The “hardest” challenge the Missile Defense Agency will face in protecting Guam from missile threats will be integrating multiple data streams into a single, coherent picture for commanders, the agency’s commander said Monday. To address that challenge, the agency hopes to build an integrated missile defense command and control center on the island, which would give military leaders better control over the variety of missile defense tools at their disposal, Vice Adm. Jon Hill said.
Guam is expected to play a critical role in the U.S. military’s future efforts to deter a Chinese attack on Taiwan, and would be among the first targets of Chinese long-range missile strikes in the event of armed conflict. Over the years, the U.S. military and MDA in particular have added missile defense capabilities in the region—land-based defenses on Guam itself, such as the land-based Terminal High Altitude Area Defense system and soon the Patriot missile battery, as well as ship-based interceptors. paired with a variety of radar and other sensors.
But as CSIS senior fellow Tom Karako pointed out in a discussion Monday with Hill, that’s a lot of different types of information to integrate and respond to across multiple services. Building a missile defense command center on the island would allow Indo-Pacific Command to respond more quickly.
“If you look at the most important thing on Guam, it is going to be that command center,” Hill said. “We are going to build it in advance. And I’m going to have [Indo-PACOM Commander Adm. John Aquilino] and his team in there walking and kicking consoles, making sure we have the chairs in the right place…What I want to do and what my team wants to do for Indo-PACOM is to have what we’ve all talked about for years, a single integrated air picture.”

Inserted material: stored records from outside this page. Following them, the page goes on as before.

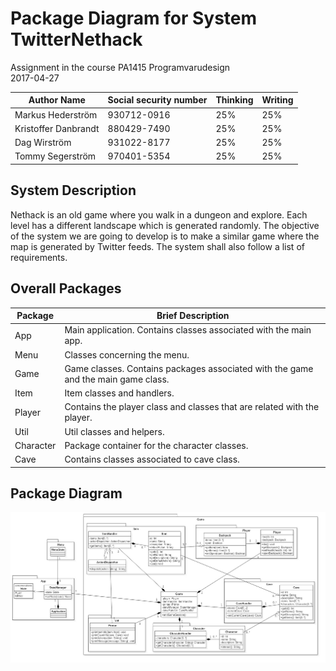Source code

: # Package Diagram for System TwitterNethack

Assignment in the course PA1415 Programvarudesign  
2017-04-27  

| Author Name	          | Social security number	| Thinking	 | Writing	|
| -------------         |------------------------	| ---------- |--------- |
|Markus Hederström      | 930712-0916 		        |   25% 	   |	     25%|
|Kristoffer Danbrandt   | 880429-7490      		    |   25% 	   |		   25%|
|Dag Wirström           | 931022-8177      		    |   25% 	   |		   25%|
|Tommy Segerström       | 970401-5354      		    |   25% 	   |		   25%|

## System Description
Nethack is an old game where you walk in a dungeon and explore. Each level has a different landscape which is generated randomly. The objective of the system we are going to develop is to make a similar game where the map is generated by Twitter feeds. The system shall also follow a list of requirements.  

## Overall Packages

| Package | Brief Description	                                                                |
| --------|---------------------------------------------------------------------------------- |
|App      | Main application. Contains classes associated with the main app. 		              |
|Menu     | Classes concerning the menu.      		                                            |
|Game     | Game classes. Contains packages associated with the game and the main game class. |
|Item     | Item classes and handlers.      		                                              |
|Player   | Contains the player class and classes that are related with the player.           |
|Util     | Util classes and helpers.                                                         |
|Character| Package container for the character classes.                                      |
|Cave     | Contains classes associated to cave class.                                        |


## Package Diagram

![Package Diagram](img/package_diagram.jpg "Package Diagram")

That picture also must be flexible enough to contain new types of sensor data and new types of missile interceptors, such as future ones for highly-maneuverable hypersonic weapons, he said.

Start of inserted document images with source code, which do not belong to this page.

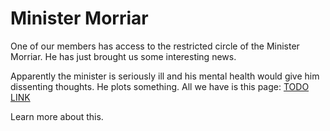 # Minister Morriar

One of our members has access to the restricted circle of the Minister Morriar.
He has just brought us some interesting news.

Apparently the minister is seriously ill and his mental health would give him dissenting thoughts.
He plots something. All we have is this page: [TODO LINK](http://csgames.org)

Learn more about this.
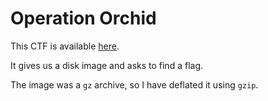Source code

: # Operation Orchid

This CTF is available [here](https://play.picoctf.org/practice/challenge/285?category=4&page=1&solved=1).

It gives us a disk image and asks to find a flag.

The image was a `gz` archive, so I have deflated it using `gzip`.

The new class of highly-maneuverable hypersonics are sometimes described as “invincible,” but developing new interceptors that can effectively take them out is a big part of MDA’s future. The agency requested $130 million for the Hypersonic & Ballistic Tracking Space Sensor and Space-based Kill Assessment in its most recent budget request.
But Hill said the Defense Department is still trying to solve some hard physics and engineering problems before it can determine what hypersonic missile defense will look like.
Much of it depends on the effects of incredibly high temperatures on sensitive, missile-finding technology in the nose of the interceptor missile, a portion of the interceptor sometimes called the seeker. That seeker is going to experience a wide range of conditions as it plows through the atmosphere into space, and then comes back down to “near space” where it can effectively intercept the incoming missile.
“There’s concerns about seeker, the seeker window materials. We have concerns about propulsion and divert and the attitude control system because it’s a different environment,” Hill said. Future hypersonic interceptors will “have to operate in space; that’s one environment, operate in the atmosphere; that’s a different environment. And that glide environment that’s 50 to 70 kilometers up, that is a different environment. And we’re going against a different kind of threat that’s in a maneuver state.”
Understanding how physics will affect seeker electronics across those different altitudes will drive future investment, he said.